Along with another WHOI biologist, Rich Harbison, Larry pioneered open-ocean scuba diving at WHOI during the mid 1970s in order to collect “jellies” that are too fragile to be netted from ships. It’s easy for divers to lose track of their locations in the open ocean, so Rich and Larry used a tether system early on to be sure they could bring all their divers home.* Larry’s interest in jellies began in 1966 with a salp he saw pickled in a jar as an undergraduate at the University of California (UC), Berkeley. “I was amazed to find out that little was known about how they lived in the ocean.” He’s still expanding the body of knowledge about jellies. Larry did his graduate work with Bill Hamner at UC, Davis, at a time when Hamner’s group was developing near-shore ocean diving techniques to collect their marine specimens. The group undertook an 18-month research adventure to Bimini, where Larry met WHOI biologist Frank Carey. This led to a WHOI postdoc with Rich Harbison.

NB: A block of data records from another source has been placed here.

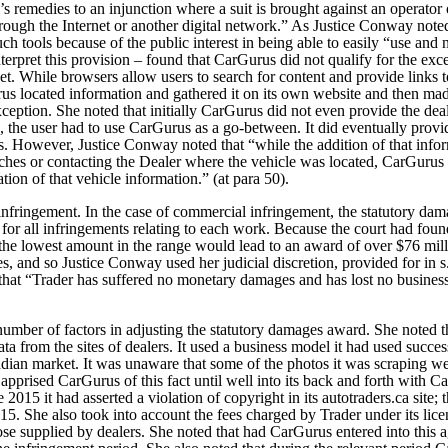
f’s remedies to an injunction where a suit is brought against an operator 
through the Internet or another digital network.” As Justice Conway not
ch tools because of the public interest in being able to easily “use and n
terpret this provision – found that CarGurus did not qualify for the exce
et.
While browsers allow users to search for content and provide links t
us located information and gathered it on its own website and then made 
e exception. She noted that initially CarGurus did not even provide the d
se, the user had to use CarGurus as a go-between. It did eventually provi
s. However, Justice Conway noted that “while the addition of that infor
ches or contacting the Dealer where the vehicle was located, CarGurus wa
ation of that vehicle information.” (at para 50).
infringement. In the case of commercial infringement, the statutory dam
r all infringements relating to each work. Because the court had fou
the lowest amount in the range would lead to an award of over $76 milli
, and so Justice Conway used her judicial discretion, provided for in s.
hat “Trader has suffered no monetary damages and has lost no business a
umber of factors in adjusting the statutory damages award. She noted t
data from the sites of dealers. It used a business model it had used succ
adian market. It was unaware that some of the photos it was scraping 
 apprised CarGurus of this fact until well into its back and forth with Ca
 2015 it had asserted a violation of copyright in its autotraders.ca site;
5. She also took into account the fees charged by Trader under its licen
se supplied by dealers. She noted that had CarGurus entered into this 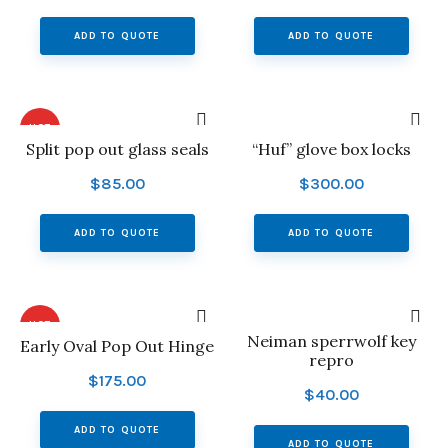
ADD TO QUOTE
ADD TO QUOTE
HOT
Split pop out glass seals
“Huf” glove box locks
$
85.00
$
300.00
ADD TO QUOTE
ADD TO QUOTE
HOT
Neiman sperrwolf key
Early Oval Pop Out Hinge
repro
$
175.00
$
40.00
ADD TO QUOTE
ADD TO QUOTE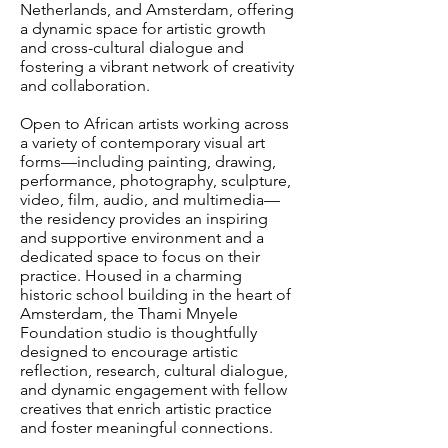
Netherlands, and Amsterdam, offering
a dynamic space for artistic growth
and cross-cultural dialogue and
fostering a vibrant network of creativity
and collaboration.
Open to African artists working across
a variety of contemporary visual art
forms—including painting, drawing,
performance, photography, sculpture,
video, film, audio, and multimedia—
the residency provides an inspiring
and supportive environment and a
dedicated space to focus on their
practice. Housed in a charming
historic school building in the heart of
Amsterdam, the Thami Mnyele
Foundation studio is thoughtfully
designed to encourage artistic
reflection, research, cultural dialogue,
and dynamic engagement with fellow
creatives that enrich artistic practice
and foster meaningful connections.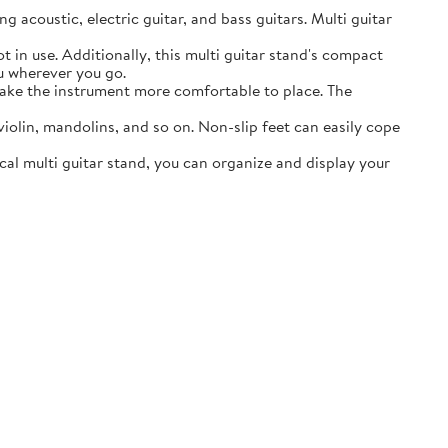
acoustic, electric guitar, and bass guitars. Multi guitar
in use. Additionally, this multi guitar stand's compact
ou wherever you go.
ake the instrument more comfortable to place. The
lin, mandolins, and so on. Non-slip feet can easily cope
al multi guitar stand, you can organize and display your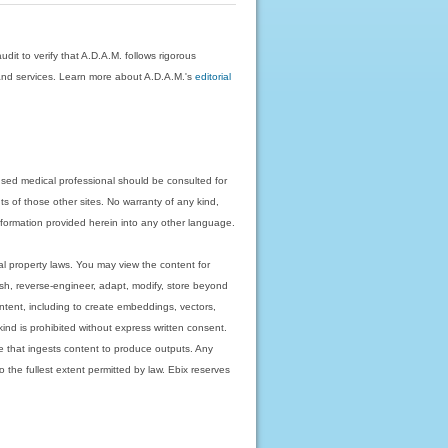
dit to verify that A.D.A.M. follows rigorous
on and services. Learn more about A.D.A.M.'s
editorial
nsed medical professional should be consulted for
ts of those other sites. No warranty of any kind,
 information provided herein into any other language.
ual property laws. You may view the content for
ish, reverse-engineer, adapt, modify, store beyond
ntent, including to create embeddings, vectors,
 kind is prohibited without express written consent.
 that ingests content to produce outputs. Any
o the fullest extent permitted by law. Ebix reserves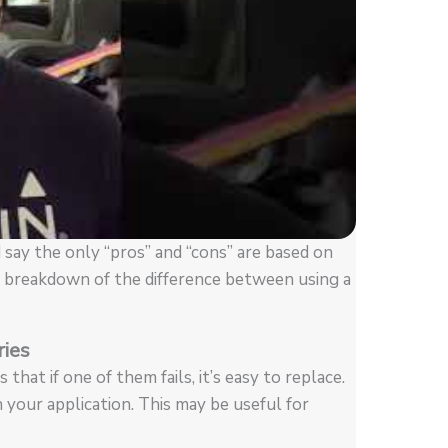
 say the only “pros” and “cons” are based on
 a breakdown of the difference between using a
ries
that if one of them fails, it’s easy to replace.
n your application. This may be useful for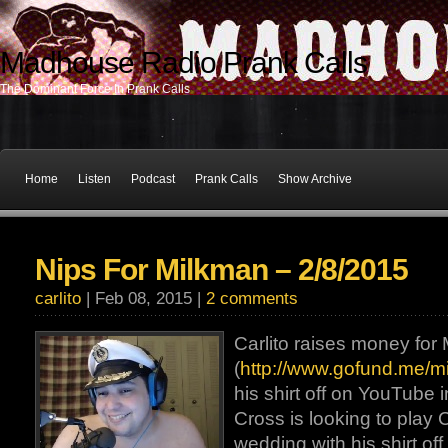
Madhouse Radio Prank Calls
The Dominant Force In Prank Calls
Home
Listen
Podcast
Prank Calls
Show Archive
Nips For Milkman – 2/8/2015
carlito
| Feb 08, 2015 |
2 comments
Carlito raises money for
(
http://www.gofund.me/m
his shirt off on YouTube 
Cross is looking to play 
wedding with his shirt of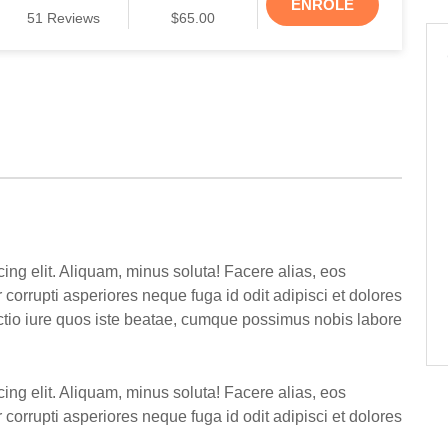
ENROLE
51
Reviews
$65.00
ing elit. Aliquam, minus soluta! Facere alias, eos
corrupti asperiores neque fuga id odit adipisci et dolores
inctio iure quos iste beatae, cumque possimus nobis labore
ing elit. Aliquam, minus soluta! Facere alias, eos
corrupti asperiores neque fuga id odit adipisci et dolores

Their first open-ocean diving cruise was aboard R/V Knorr in 1973, and Captain Hiller was not enthusiastic about sending a boatload of divers away from the ship. (The objective is get away from the noise and disturbance of the large vessel.) “Two large nets and a couple of other things had already been lost on that trip,” Larry says, “and Hiller didn’t want any members of the scientific party to join that list. Eventually we got away in a Zodiac, and captured our first open-ocean specimens.” Their early work showed that jellies form a large component of the plankton and are important factors in the oceanic system. Later, they extended their reach deeper by using submersibles to observe and collect their fragile specimens, and they have contributed substantially to knowledge of blue-water plankton and ecosystems.

Larry served as chair of the Biology Department from 1996 to 2000, when he was named director of the Ocean Life Institute. His interests currently include both polar and tropical oceans. He has made one expedition to study salps in Antarctic waters and is planning another, and he is also organizing WHOI participation in a new tropical laboratory in Panama.